[Perintah Tertulis a]: Menurut teks bacaan, di berapa titik Kementerian Koperasi dan UKM menyatakan telah merevitalisasi pasar?
---------- Teks Bacaan ----------
Rabu, 10 Agustus 2011

Revitalisasi pasar tradisional sebatas isu politik

Bisnis Indonesia
Sabtu, 20/02/2010


 Oleh Rizal Halim
Peneliti pada Fakultas Ekonomi Universitas Indonesia

Hiruk pikuk evaluasi program 100 hari Kabinet Indonesia Bersatu (KIB) jilid 2 menjadi sajian yang menarik beberapa pekan belakangan ini.
Masing-masing kementerian mengklaim pencapaian program 100 hari mereka mencapai atau mendekati angka 100%. Fantastis bukan?
Kementerian Perdagangan, misalnya, mengklaim pencapaian program 100% mereka menembus angka 90%, Kementerian Koperasi dan UKM memaparkan program 100 harinya telah rampung 100% pada hari ke-75. Bahkan ada pula yang memuji diri dengan mengklaim program 100 harinya mendapat nilai excellence.
Program 100 hari ibarat masa percobaan bagi para menteri untuk dapat tetap bertahan di kursi kementeriannya. Sepintas terkesan sangat klise, sekadar lip service dan tentunya menyakitkan hati.
Salah satu program yang ada di beberapa program kementerian adalah revitalisasi pasar tradisional. Kementerian Koperasi dan UKM menyatakan telah merampungkan revitalisasi pasar dengan berhasil merevitalisasi pasar di 90 titik. Sementara itu, Kementerian Perdagangan menyatakan ‘nyaris’ merampungkan program revitalisasi pasar tradisional beserta gudangnya.
Melalui tulisan ini mari kita lebih bijak menempatkan persoalan, sehingga isu pasar tradisional tidak lagi menjadi bulan-bulanan. Revitalisasi pasar tradisional sepertinya telah menjadi komoditas yang diobral di mana-mana, tetapi anggapan tersebut tentunya tanpa tendensi meragukan kinerja Kementerian KUKM maupun Kementerian Perdagangan.
Sangat mengganggu ketika revitalisasi pasar tradisional hanya dikaitkan dengan perbaikan fisik, apalagi kalau perbaikan fisik yang dimaksud hanya peletakan papan nama pasar.
Revitalisasi pasar tradisional merupakan konsep yang holistic dalam membenahi pasar, setidaknya kata ‘vital’ dalam terminologi revitalisasi mengandung makna yang dalam, tidak sekadar fisik.
Revitalisasi termasuk di dalamnya bagaimana menjadikan pasar tradisional sebagai ikon perekonomian bangsa, simbol kewirausahaan lokal, indikator denyut ekonomi suatu wilayah, bahkan menjadi identitas sosial-ekonomi dan budaya bangsa.
----------
[Perintah Tertulis b]: Salin ulang baris-baris entri persis sama, mulai dari awal entri sampai baris yang memuat "country: Ecuador", termasuk baris itu. Jangan sertakan gambar dalam jawaban.
---------- Data yang Diberikan ----------
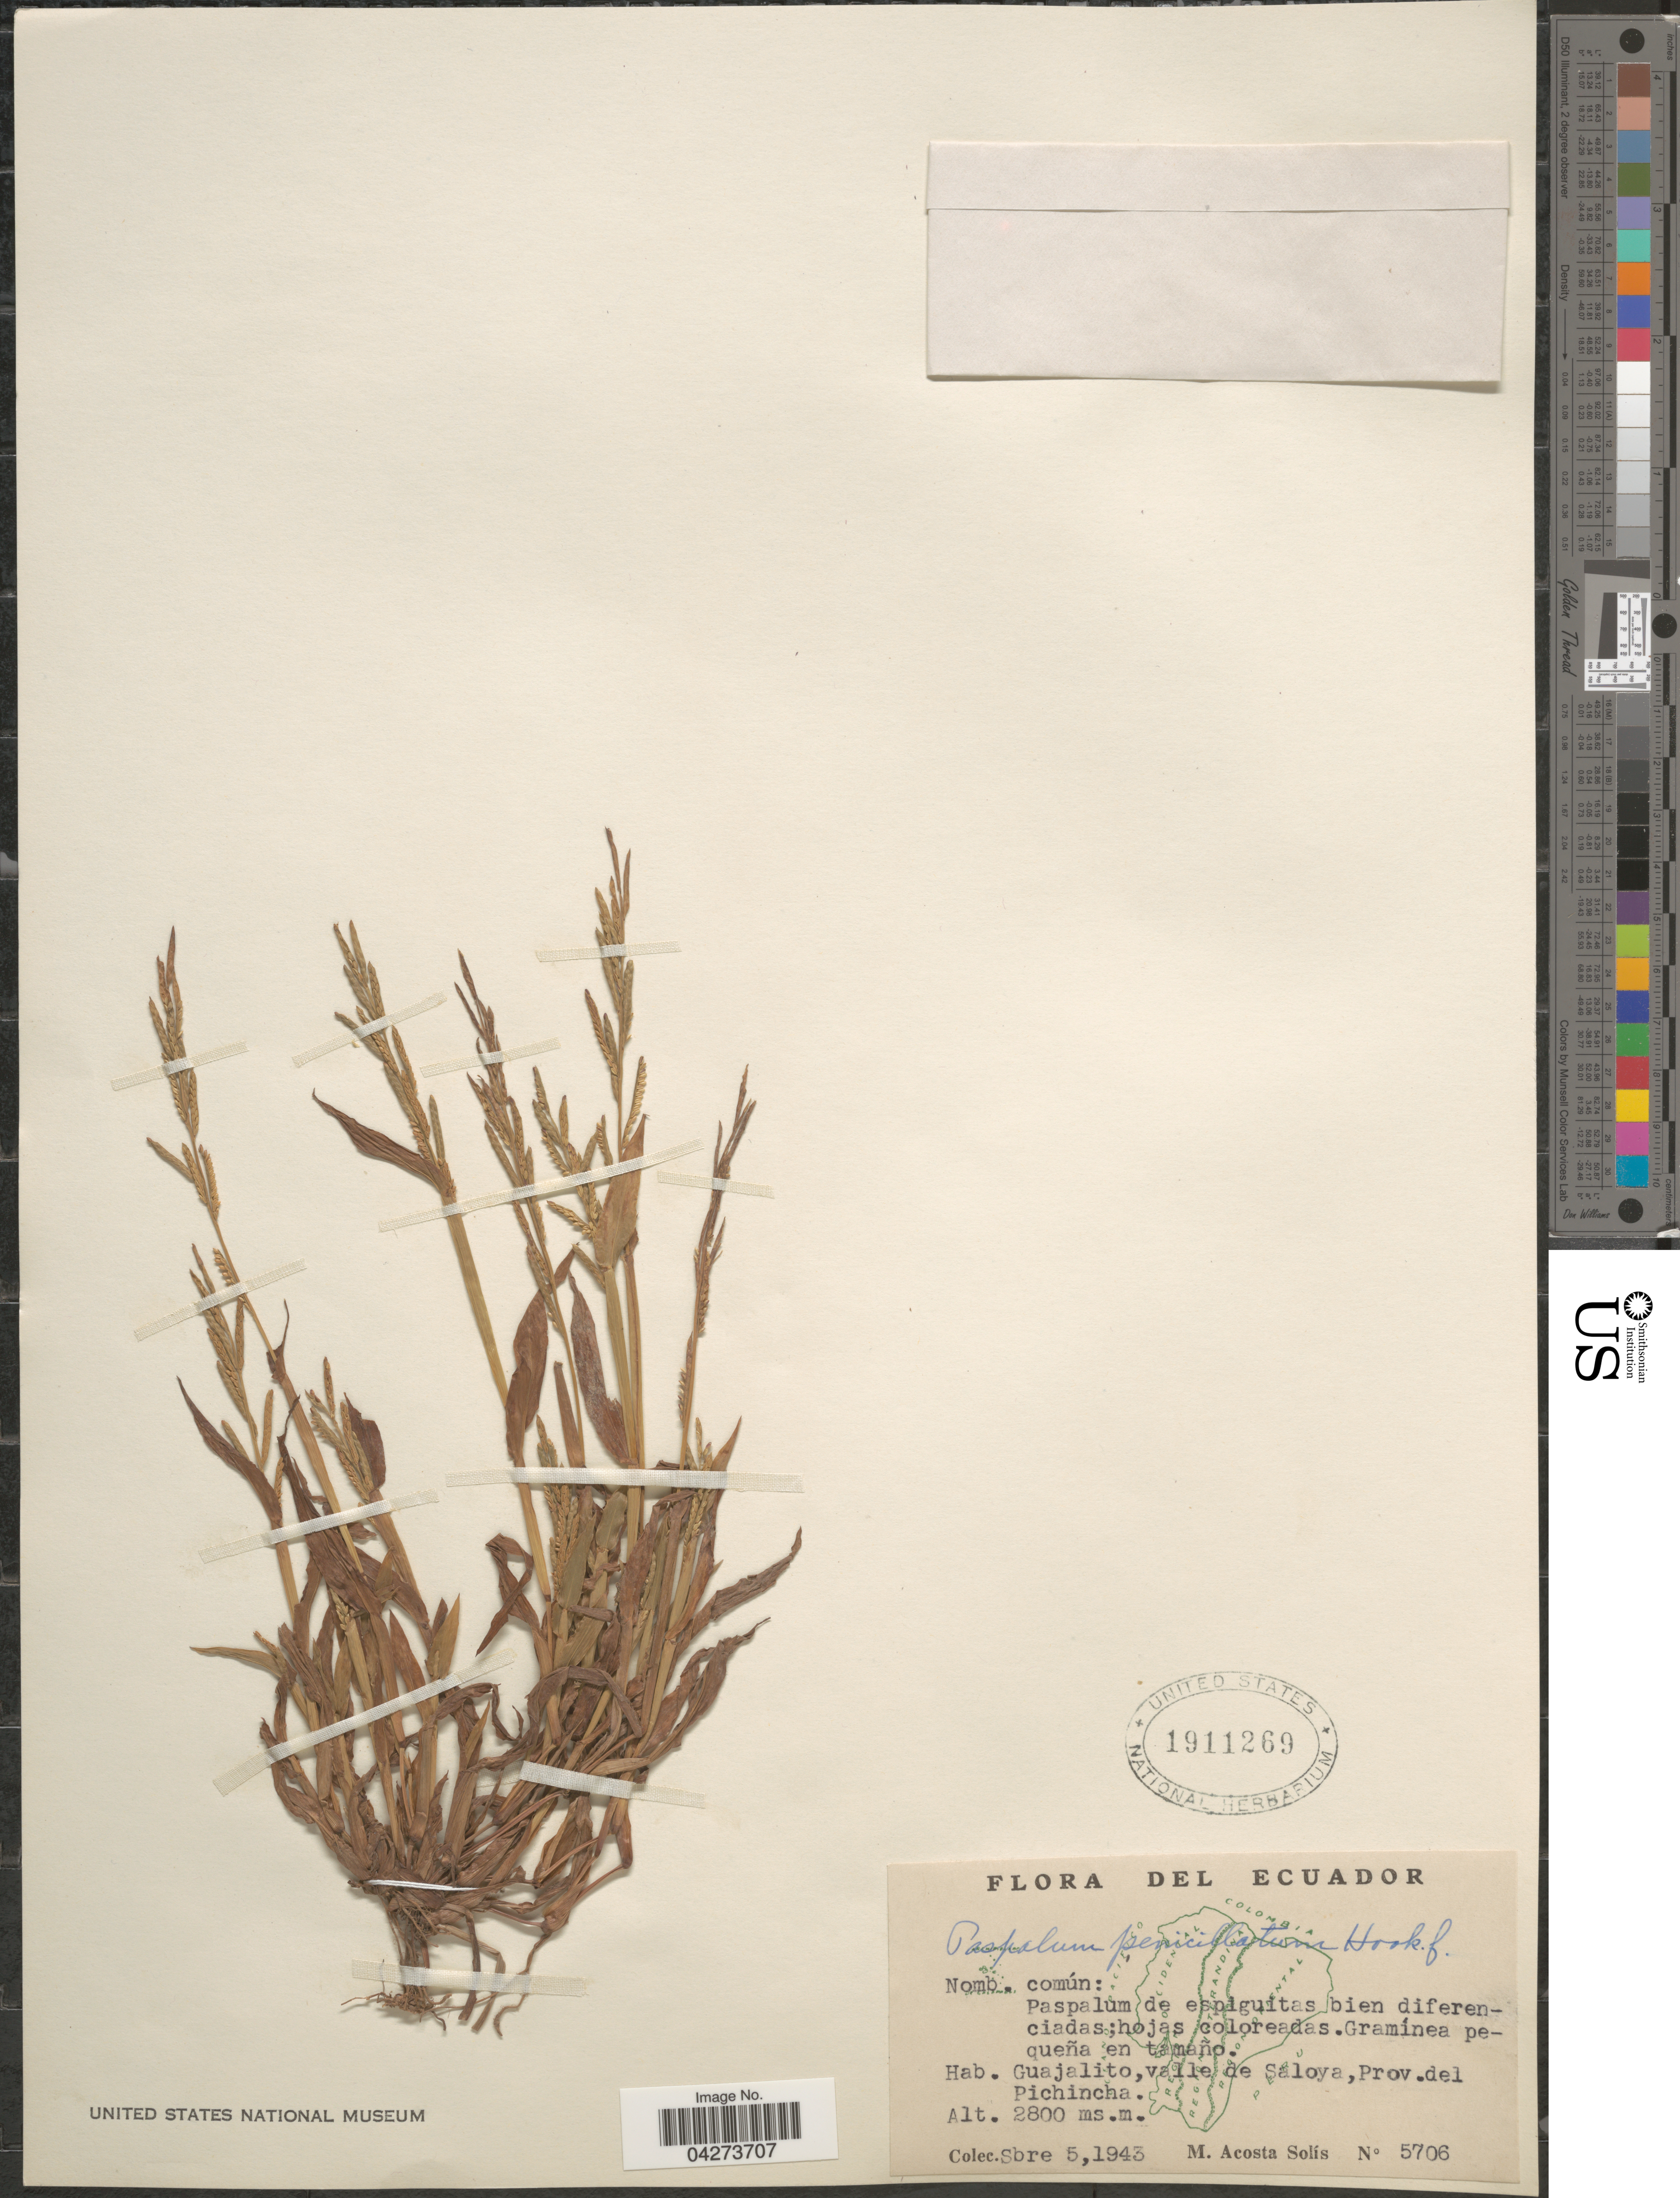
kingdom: Plantae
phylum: Tracheophyta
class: Liliopsida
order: Poales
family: Poaceae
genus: Paspalum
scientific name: Paspalum penicillatum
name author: Hook. f.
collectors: M. Acosta Solis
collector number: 5706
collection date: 1943-09-05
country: Ecuador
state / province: Pichincha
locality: Guajalito, valle de Saloya, Prov. del Pichincha.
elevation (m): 2800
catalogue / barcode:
----------
[Jawaban Tertulis a]: Di 90 titik.

[Jawaban Tertulis b]:
kingdom: Plantae
phylum: Tracheophyta
class: Liliopsida
order: Poales
family: Poaceae
genus: Paspalum
scientific name: Paspalum penicillatum
name author: Hook. f.
collectors: M. Acosta Solis
collector number: 5706
collection date: 1943-09-05
country: Ecuador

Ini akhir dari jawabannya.